[Task statement] Scan the data below for the string "oder". Show every line where it turns up.
---------- Excerpted data
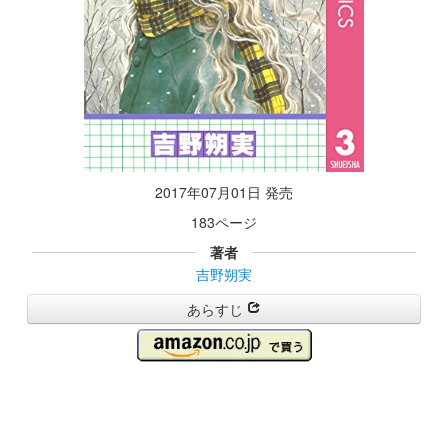
2017年07月01日 発売
183ページ
著者
吉野朔実
あらすじ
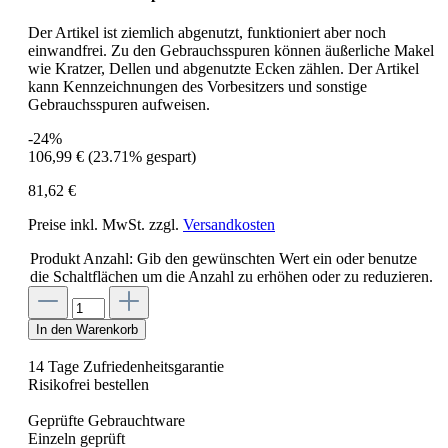
Der Artikel ist ziemlich abgenutzt, funktioniert aber noch
einwandfrei. Zu den Gebrauchsspuren können äußerliche Makel
wie Kratzer, Dellen und abgenutzte Ecken zählen. Der Artikel
kann Kennzeichnungen des Vorbesitzers und sonstige
Gebrauchsspuren aufweisen.
-24%
106,99 €
(23.71% gespart)
81,62 €
Preise inkl. MwSt. zzgl.
Versandkosten
Produkt Anzahl: Gib den gewünschten Wert ein oder benutze
die Schaltflächen um die Anzahl zu erhöhen oder zu reduzieren.
In den Warenkorb
14 Tage Zufriedenheitsgarantie
Risikofrei bestellen
Geprüfte Gebrauchtware
Einzeln geprüft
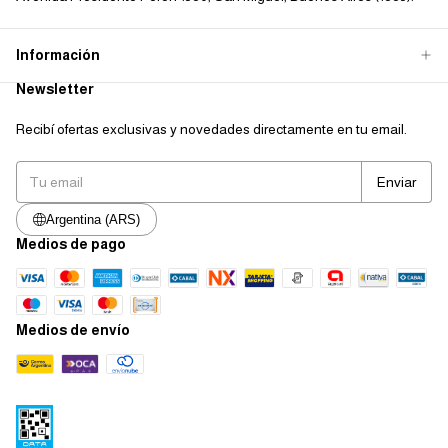
Información
Newsletter
Recibí ofertas exclusivas y novedades directamente en tu email.
Argentina (ARS)
Medios de pago
Medios de envío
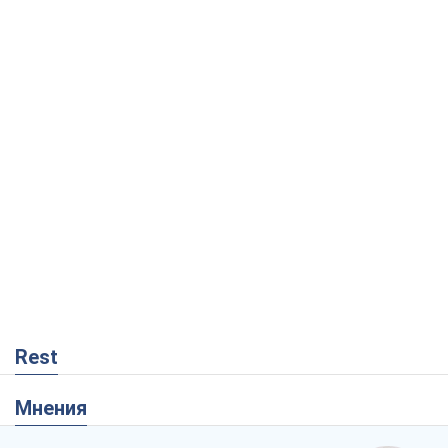
Rest
Мнения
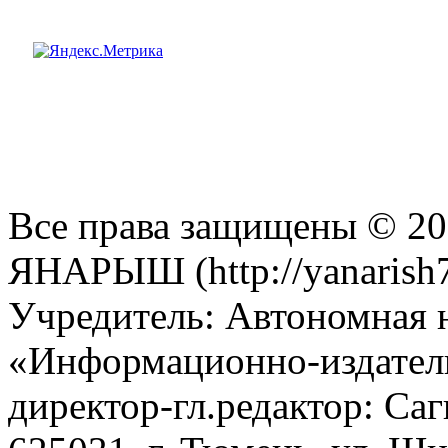
Все права защищены © 201
ЯНАРЫШ (http://yanarish7
Учредитель: Автономная 
«Информационно-издател
директор-гл.редактор: Са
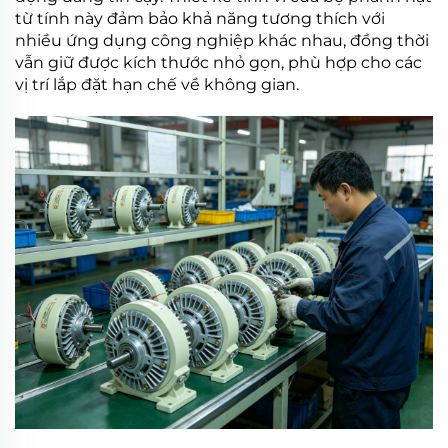
từ tính
này đảm bảo khả năng tương thích với
nhiều ứng dụng công nghiệp khác nhau, đồng thời
vẫn giữ được kích thước nhỏ gọn, phù hợp cho các
vị trí lắp đặt hạn chế về không gian.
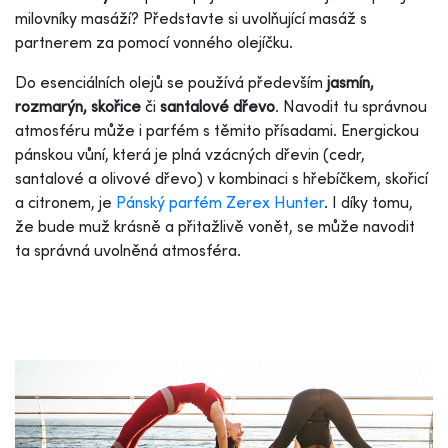
milovníky masáží? Představte si uvolňující masáž s
partnerem za pomocí vonného olejíčku.
Do esenciálních olejů se používá především
jasmín,
rozmarýn, skořice
či
santalové dřevo
. Navodit tu správnou
atmosféru může i parfém s těmito přísadami. Energickou
pánskou vůní, která je plná vzácných dřevin (cedr,
santalové a olivové dřevo) v kombinaci s hřebíčkem, skořicí
a citronem, je
Pánský parfém Zerex Hunter
. I díky tomu,
že bude muž krásně a přitažlivě vonět, se může navodit
ta správná uvolněná atmosféra.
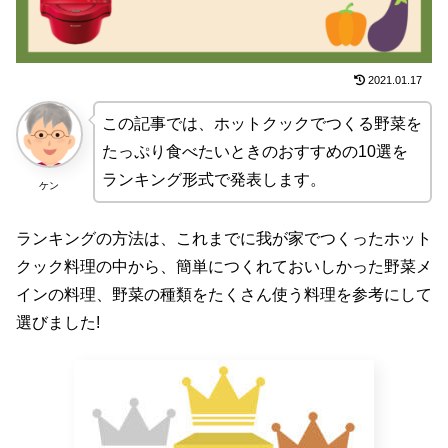
2021.01.17
この記事では、ホットクックでつくる野菜を
たっぷり食べたいときのおすすめの10選を
ランキング形式で発表します。
ケン
ランキングの方法は、これまでに我が家でつくったホット
クック料理の中から、簡単につくれておいしかった野菜メ
インの料理、野菜の種類をたくさん使う料理を参考にして
選びました!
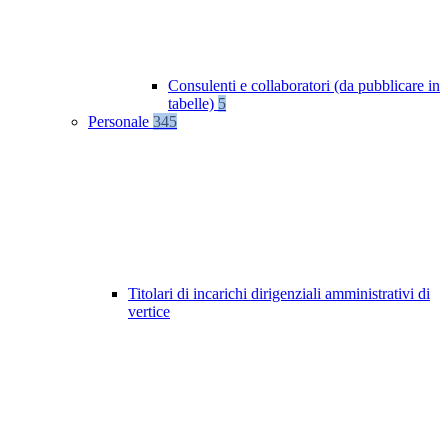
Consulenti e collaboratori (da pubblicare in
tabelle)
5
Personale
345
Titolari di incarichi dirigenziali amministrativi di
vertice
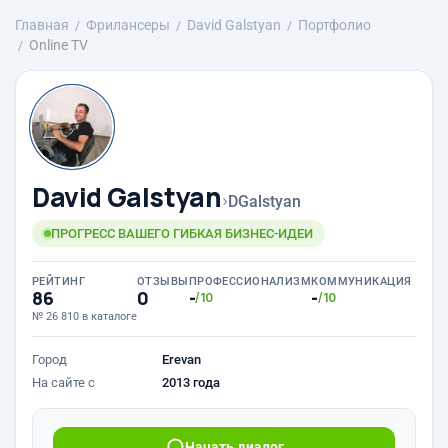
Главная
Фрилансеры
David Galstyan
Портфолио
Online TV
David Galstyan
›
DGalstyan
ПРОГРЕСС ВАШЕГО ГИБКАЯ БИЗНЕС-ИДЕИ
РЕЙТИНГ
ОТЗЫВЫ
ПРОФЕССИОНАЛИЗМ
КОММУНИКАЦИЯ
86
0
-
-
/10
/10
№ 26 810 в каталоге
Город
Erevan
На сайте с
2013 года
Начать диалог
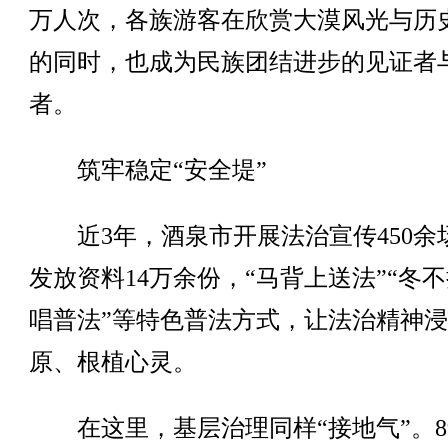
万人次，各族游客在欣赏大漠风光与历
的同时，也成为民族团结进步的见证者
者。
筑牢稳定“安全堤”
近3年，酒泉市开展法治宣传450余
发放资料14万余份，“马背上送法”“冬
唱普法”等特色普法方式，让法治精神
原、根植心灵。
在这里，基层治理同样“接地气”。8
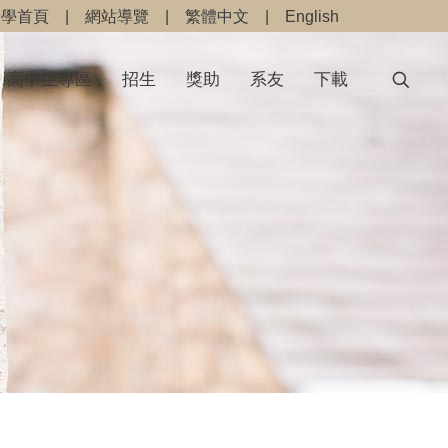
大學首頁
|
網站導覽
|
繁體中文
|
English
高中生專區
招生
獎助
系友
下載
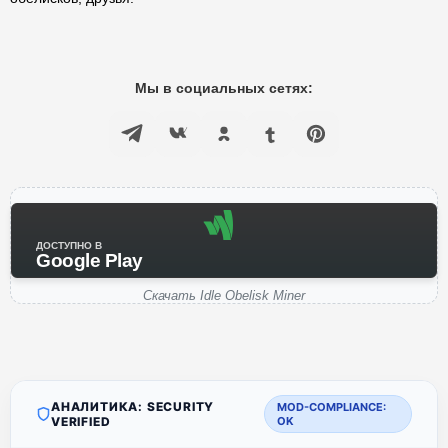
Мы в социальных сетях:
ДОСТУПНО В
Google Play
Скачать Idle Obelisk Miner
АНАЛИТИКА: SECURITY
MOD-COMPLIANCE:
VERIFIED
OK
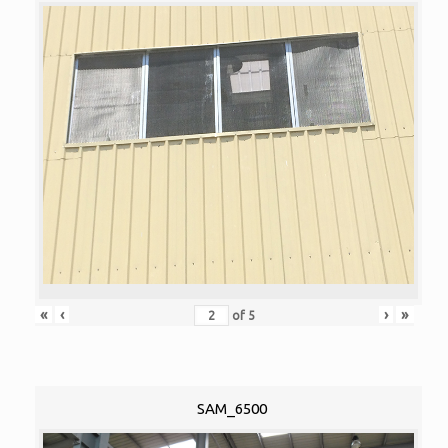
«
‹
›
»
of
5
SAM_6500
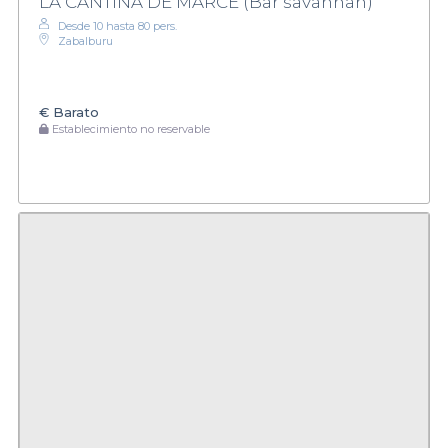
LA CANTINA DE MARCE (Bar savannah)
Desde 10 hasta 80 pers.
Zabalburu
€
Barato
Establecimiento no reservable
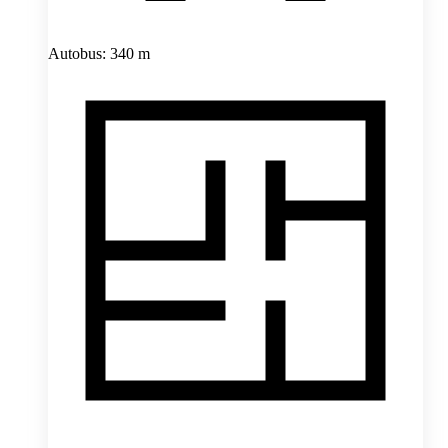
Autobus: 340 m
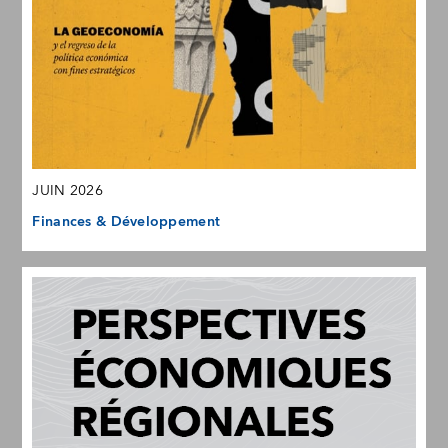
JUIN 2026
Finances & Développement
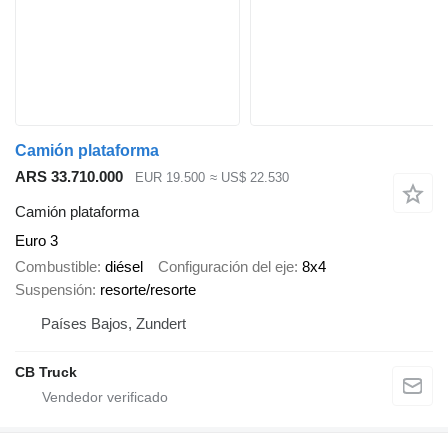
Camión plataforma
ARS 33.710.000
EUR 19.500
≈ US$ 22.530
Camión plataforma
Euro 3
Combustible
diésel
Configuración del eje
8x4
Suspensión
resorte/resorte
Países Bajos, Zundert
CB Truck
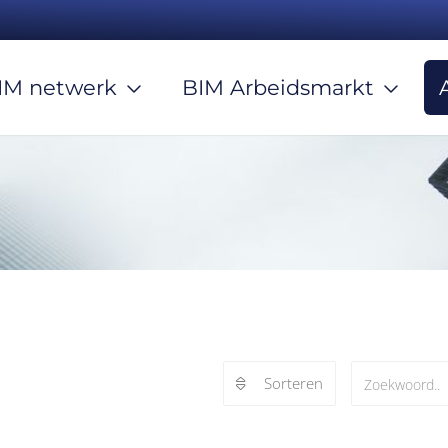
IM netwerk
BIM Arbeidsmarkt
Sorteren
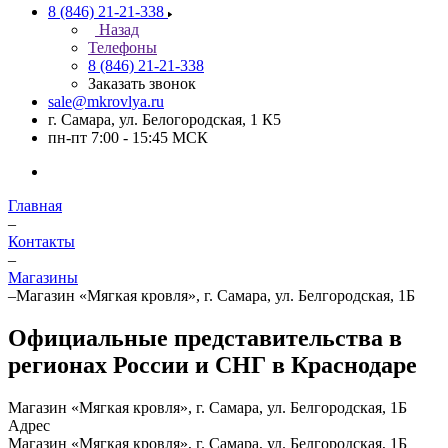
8 (846) 21-21-338
Назад
Телефоны
8 (846) 21-21-338
Заказать звонок
sale@mkrovlya.ru
г. Самара, ул. Белогородская, 1 К5
пн-пт 7:00 - 15:45 МСК
Главная
–
Контакты
–
Магазины
–
Магазин «Мягкая кровля», г. Самара, ул. Белгородская, 1Б
Официальные представительства в
регионах России и СНГ в Краснодаре
Магазин «Мягкая кровля», г. Самара, ул. Белгородская, 1Б
Адрес
Магазин «Мягкая кровля», г. Самара, ул. Белгородская, 1Б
--------------------
[Task result]
Produkt Anzahl: Gib den gewünschten Wert ein oder benutze
die Schaltflächen um die Anzahl zu erhöhen oder zu reduzieren.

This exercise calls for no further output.